"Confocal Microscopy" is short for "Confocal Laser Scanning Microscopy" (CLSM). This is a form of microscopy that uses a focused laser beam to excite fluorescence in a specimen. The fluorescence produced by the interaction of the laser with the labeled parts of the specimen is then detected by highly sensitive electronics and the signal is used by a computer to generate high resolution image sets called image "stacks". Once collected, the stacks can be reconstructed to make highly detailed, accurate, three-dimensional renderings.

Typical CLSM equipment. This system is optimized for work with live samples and uses an inverted microscope with objective lenses beneath the stage. The inverted design allows the observing of live specimens growing in Petri dishes.

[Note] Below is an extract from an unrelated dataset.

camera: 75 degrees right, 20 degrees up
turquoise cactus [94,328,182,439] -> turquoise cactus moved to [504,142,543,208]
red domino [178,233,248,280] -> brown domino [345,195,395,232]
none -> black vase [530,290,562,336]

An image stack. This layer of cells was optically sectioned by a confocal microscope. The stack was collected in 0.25 micron steps. It is represented here in a way that makes it easy to see that different events are occurring at different levels within the cell layer. Not all optical sections are shown.

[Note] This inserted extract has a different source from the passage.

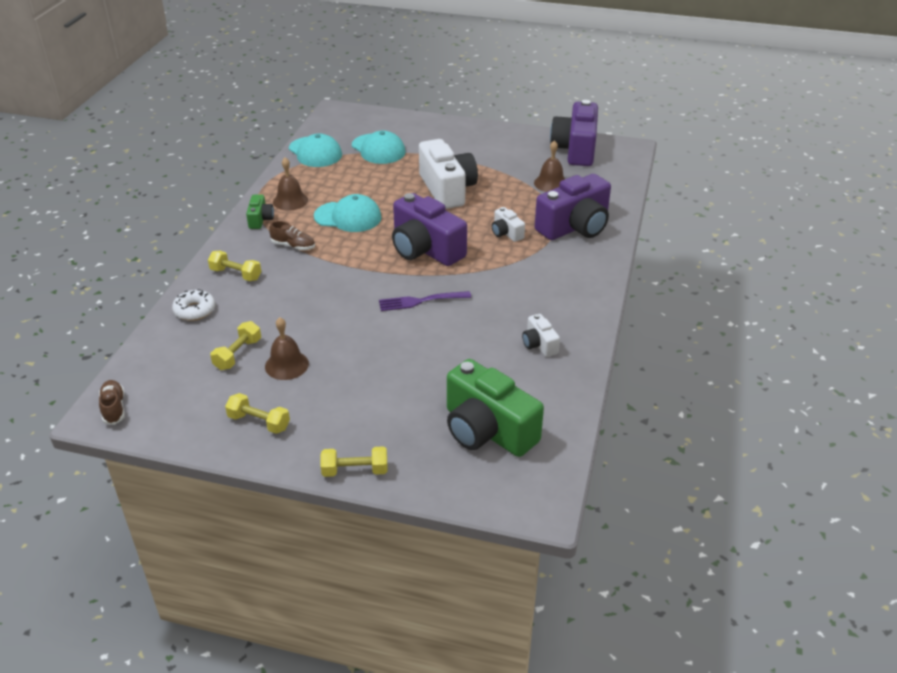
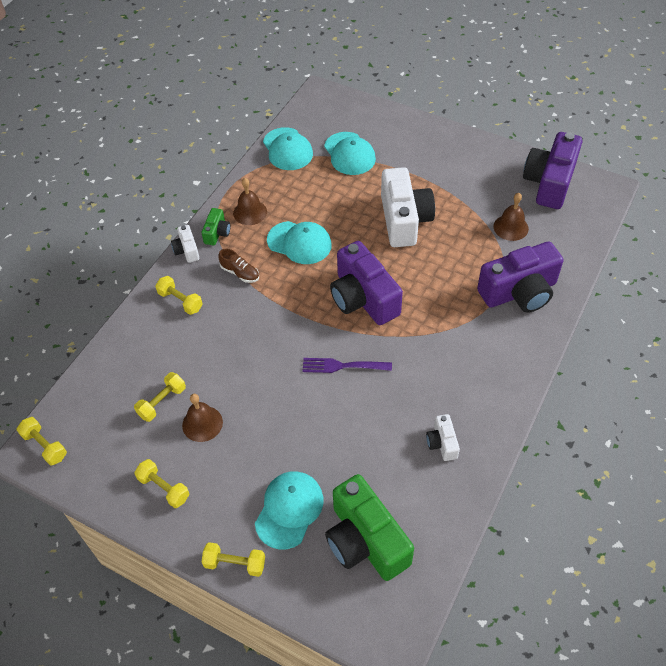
camera: 15 degrees right, 15 degrees up
brown shoe [99,380,125,425] -> yellow dumbbell [17,417,67,465]
white donut [172,289,215,321] -> none
white camera [492,207,525,242] -> white camera moved to [171,225,199,263]
none -> turquoise cap [255,471,323,549]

Confocal microscopy is an evolutionary development that grew out of an older fluorescence-based technique called epifluorescence microscopy. For a description of what epifluorescence microscopy is and how it works, click here:

Why "con" and "focal"? This is shorthand for "conjugate focal plane". In a nutshell, as a specimen fluoresces,  the emitted fluorescence is brought back to a second focus - the "conjugate focus". This is the innovation that makes the confocal microscope able to optically section through thick or living specimens with great clarity and minimum blur. See the image below for an example.

The excitation source and dichroic mirror have been left out of this diagram for the sake of clarity. Starting at the bottom, fluorescence is emitted from the specimen from all fluorophore-labeled structures excited by the laser. Three type of ray are generated and focused by the objective lens: 1) a ray from structures below the plane of focus (red), 2) a ray from structures at the plane of focus (black), 3) a ray from structures above the plane of focus (blue). The three rays are brought back to focus at the plane of the iris (the conjugate focus). Only the ray from the in-focus plane passes through the iris. The out-of-focus rays are blocked and therefore the out-of-focus blur is elminated.

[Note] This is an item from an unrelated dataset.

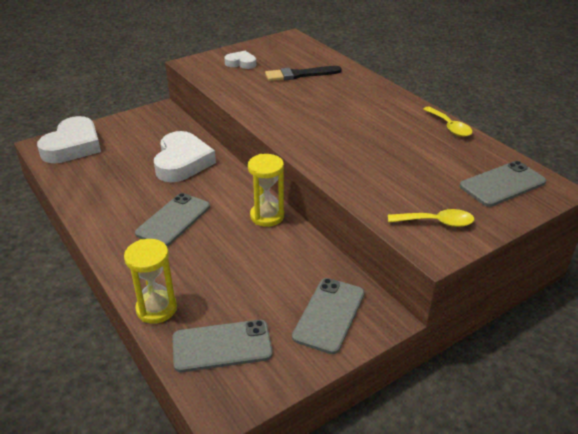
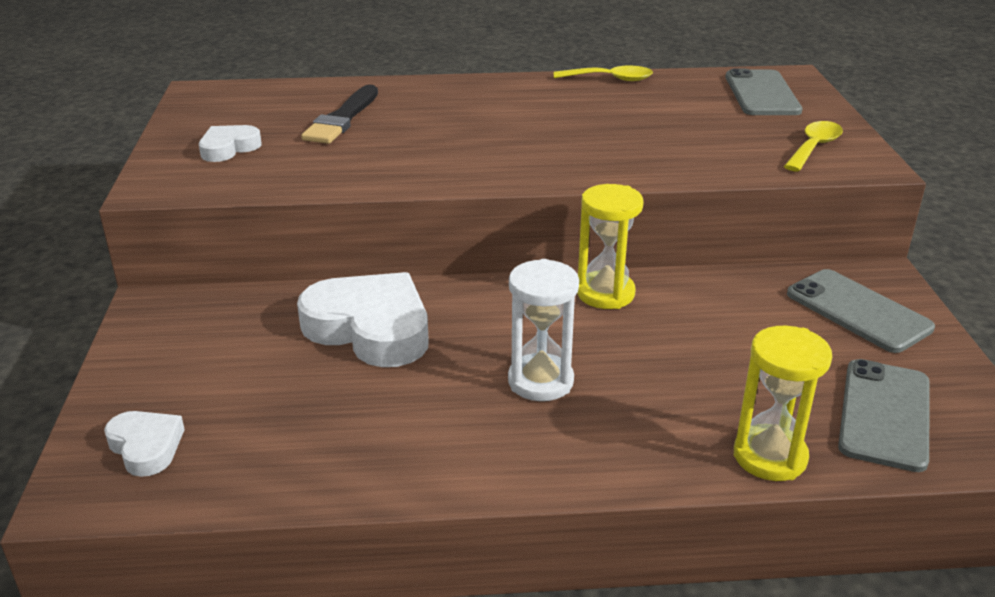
camera: 60 degrees left, 5 degrees down
white heart [37,116,101,163] -> white heart [104,411,185,477], size x0.52
grey phone [135,193,210,246] -> white hourglass [508,259,579,401]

A more detailed description of CLSM follows.

In the CLSM, a laser beam delivered to an x-y deflection mechanism, passes through the objective lens of the microscope and is rasterized across a fluorescently labeled specimen. The emitted fluorescence passes through the same objective lens, passes through a series of filters that allow detection of chosen wavelengths only, passes through a confocal aperture, and is finally detected by a photodetector (photomultiplier tube).

The photomultiplier converts the detected fluorescent light into a proportional electrical signal that represents the level of fluorescence at the point from which the laser generated the fluorescence. The number of points where the fluorescence is measured across a specimen is know as the digital sampling density or, more commonly as sampling resolution. Each point becomes a pixel in the final image. Therefore, a specimen sampled with a density of 512 points in the x direction, and with 512 lines rastered in the y direction creates an image that is 512 pixels by 512 pixels.

The popularity of the confocal microscope is due to its' unique ability to produce clear, blur-free optical sections of thick and/or living samples. This ability to nondestructively section a specimen comes from passing the emitted fluorescent light through the confocal aperture. The aperture is located at a point within the scanning mechanism where the emitted fluorescence is brought to a second point of focus. This second point is known as the conjugate focus - which is how the term "con - focal" arrived. In essence, the aperture serves as a spatial filter by eliminating out-of-focus light originating above and below the focal point. Thus, any fluorescence detected by the photomultiplier tube has passed through a "spatial filter" (the aperture), while the out of focus rays are blocked by it. Refer to the diagram above for a simplified physical arrangement.